LATITUDES

Le Père Roger et Che Guevara: le mystère demeure

Après une cinquantaine d’années passées en Bolivie, où il côtoya le célèbre révolutionnaire, Roger Schaller est décédé il y a dix jours. Retour-arrière sur un parcours jurassien atypique.

Le 24 juillet dernier, le Père Roger Schaller est décédé dans sa 86ème année à La Paz, en Bolivie. Avait-il vraiment fermé les yeux du mythique guérillero, comme on a pu le lire dans la nécrologie du «Quotidien Jurassien»?

Au sortir de la messe d’adieu célébrée le dimanche 3 août en l’église de Corban, une de ses petites nièces en est persuadée. Elle ajoute qu’il a aussi donné «les derniers sacrements» au Che. Mais Roger Schaller «n’aimait pas évoquer cet événement et on n’en parlait donc pas en famille».

Dans les innombrables biographies qui retracent le parcours de Che Guevara, les versions de sa mort diffèrent énormément. La présence du missionnaire suisse y est parfois buy cialis sydney.

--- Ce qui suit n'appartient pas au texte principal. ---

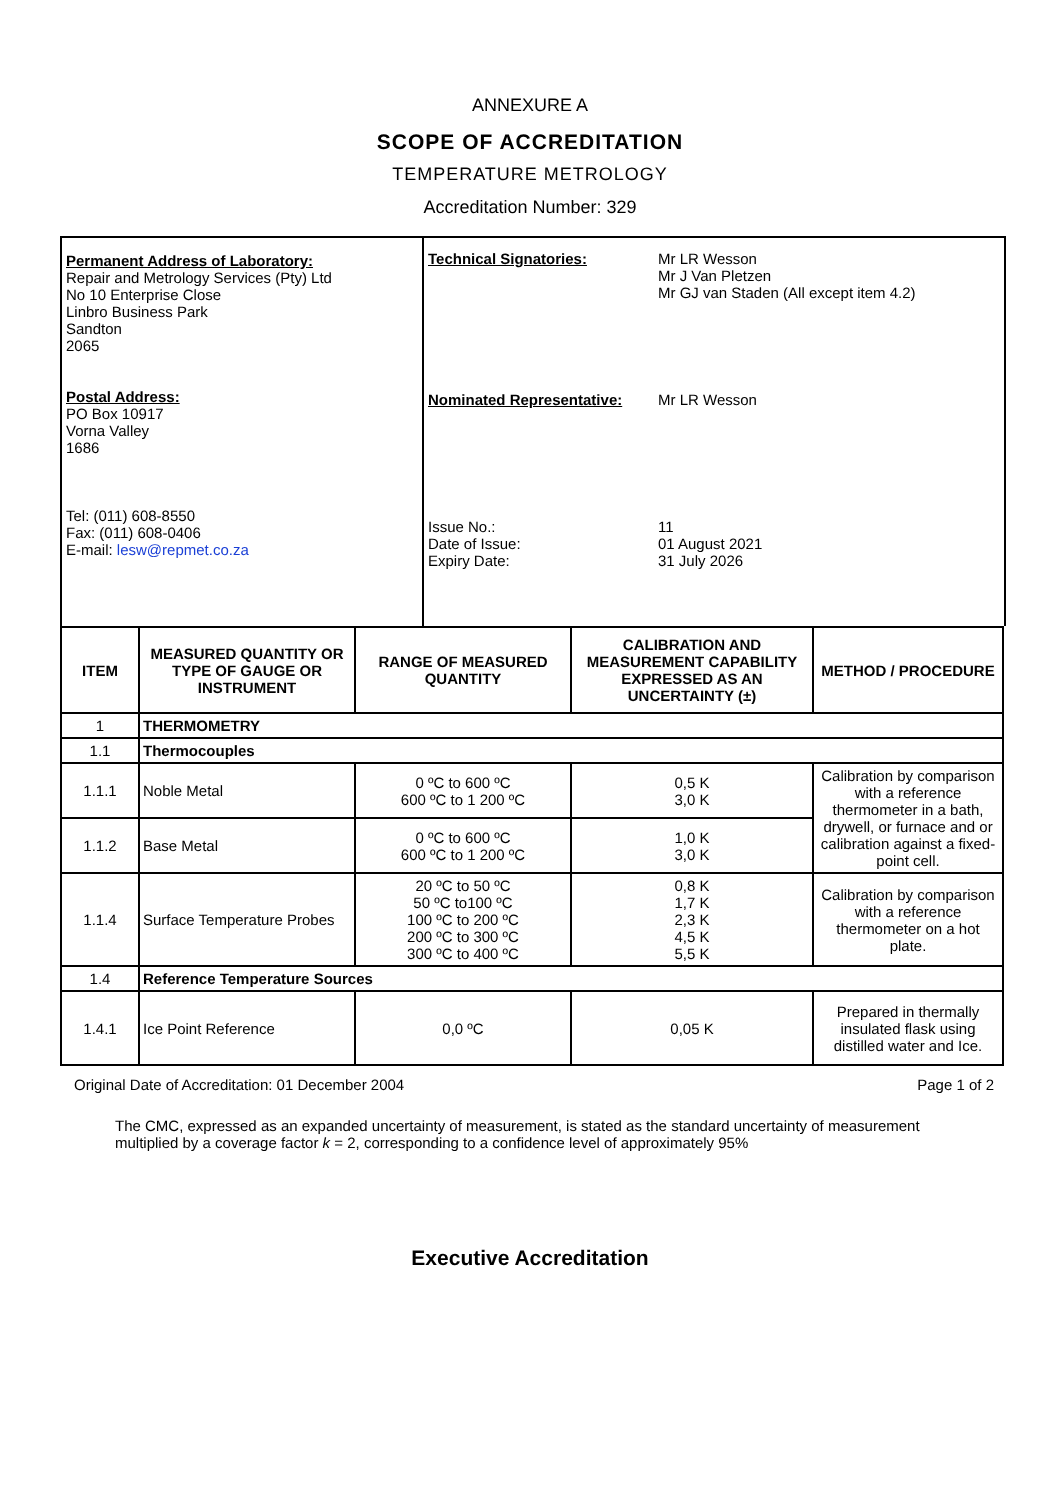ANNEXURE A
SCOPE OF ACCREDITATION
TEMPERATURE METROLOGY
Accreditation Number: 329
Permanent Address of Laboratory:
Repair and Metrology Services (Pty) Ltd
No 10 Enterprise Close
Linbro Business Park
Sandton
2065
Postal Address:
PO Box 10917
Vorna Valley
1686
Tel: (011) 608-8550
Fax: (011) 608-0406
E-mail: lesw@repmet.co.za
Technical Signatories: Mr LR Wesson
Mr J Van Pletzen
Mr GJ van Staden (All except item 4.2)
Nominated Representative: Mr LR Wesson
Issue No.: 11
Date of Issue: 01 August 2021
Expiry Date: 31 July 2026
| ITEM | MEASURED QUANTITY OR TYPE OF GAUGE OR INSTRUMENT | RANGE OF MEASURED QUANTITY | CALIBRATION AND MEASUREMENT CAPABILITY EXPRESSED AS AN UNCERTAINTY (±) | METHOD / PROCEDURE |
| --- | --- | --- | --- | --- |
| 1 | THERMOMETRY | | | |
| 1.1 | Thermocouples | | | |
| 1.1.1 | Noble Metal | 0 ºC to 600 ºC 600 ºC to 1 200 ºC | 0,5 K 3,0 K | Calibration by comparison with a reference thermometer in a bath, drywell, or furnace and or calibration against a fixed-point cell. |
| 1.1.2 | Base Metal | 0 ºC to 600 ºC 600 ºC to 1 200 ºC | 1,0 K 3,0 K | |
| 1.1.4 | Surface Temperature Probes | 20 ºC to 50 ºC 50 ºC to100 ºC 100 ºC to 200 ºC 200 ºC to 300 ºC 300 ºC to 400 ºC | 0,8 K 1,7 K 2,3 K 4,5 K 5,5 K | Calibration by comparison with a reference thermometer on a hot plate. |
| 1.4 | Reference Temperature Sources | | | |
| 1.4.1 | Ice Point Reference | 0,0 ºC | 0,05 K | Prepared in thermally insulated flask using distilled water and Ice. |
Original Date of Accreditation: 01 December 2004 Page 1 of 2
The CMC, expressed as an expanded uncertainty of measurement, is stated as the standard uncertainty of measurement multiplied by a coverage factor k = 2, corresponding to a confidence level of approximately 95%
Executive Accreditation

Pas vraiment étonnant que le religieux et le Comandante se soient rencontrés. Leurs objectifs ne différaient guère: combattre la pauvreté. D’où leur présence à La Higuera, un village sans ressource. Père Roger avouait à l’époque ne pas adhérer aux moyens mis en oeuvre par le combattant marxiste pour arriver à ses fins. Lui, messager de Dieu, souhaitait apporter le message d’amour de Jésus.

Peu après l’exécution d’Ernesto Che Guevara, l’ambassade de Suisse alerte le Père: des menaces pèsent sur lui, il est accusé d’avoir livré le Che. Un nom de plus sur la longue liste des dénonciateurs potentiels où figurent Régis Debray, Fidel Castro ou Ciro Bustos.

Le missionnaire retourne trois à quatre mois en Suisse puis repart poursuivre son ministère en Bolivie. Il y passera une cinquantaine d’années. Tous les deux ou trois ans, il revient quelques semaines dans son village natal, Corban, situé dans la vallée de Delémont . Pour les gens du coin, c’est un personnage. On sait qu’il vit pour les pauvres et comme les pauvres.

«Mieux que ses pairs qui faisaient des conférences, le Père Roger, en se baladant à vélo et en mangeant à gauche à droite, récoltait facilement des fonds», affirme Marie-Denise Schaller, une de ses concitoyennes. Elle se souvient que l’homme à la grande barbe fleurie «arrivait vêtu de guenilles et qu’il s’agissait de l’habiller pour qu’il ait bonne façon». Sa voisine, Claudine Bron, n’oubliera pas la bénédiction de sa maison avec «un trèfle cueilli dans le pré».

Si une statue de sept mètres de haut de l’icône révolutionnaire vient d’être inaugurée en juillet dans la ville bolivienne d’El Alto pour marquer le 80ème anniversaire de sa naissance, le Père Roger avait connu cet honneur de son vivant. En 1997, le maire de Santa Rosa, sa paroisse, érigea sa statue en «reconnaissance à son immense travail social et religieux».

Lors de la cérémonie en son hommage, deux de ses compagnons rédemptoristes ont témoigné de son engagement. Ce défenseur intrépide des démunis intervenait jusque dans les ministères pour tenter d’améliorer leurs conditions de vie. Son surnom là-bas? «Joya», soit bijou en français.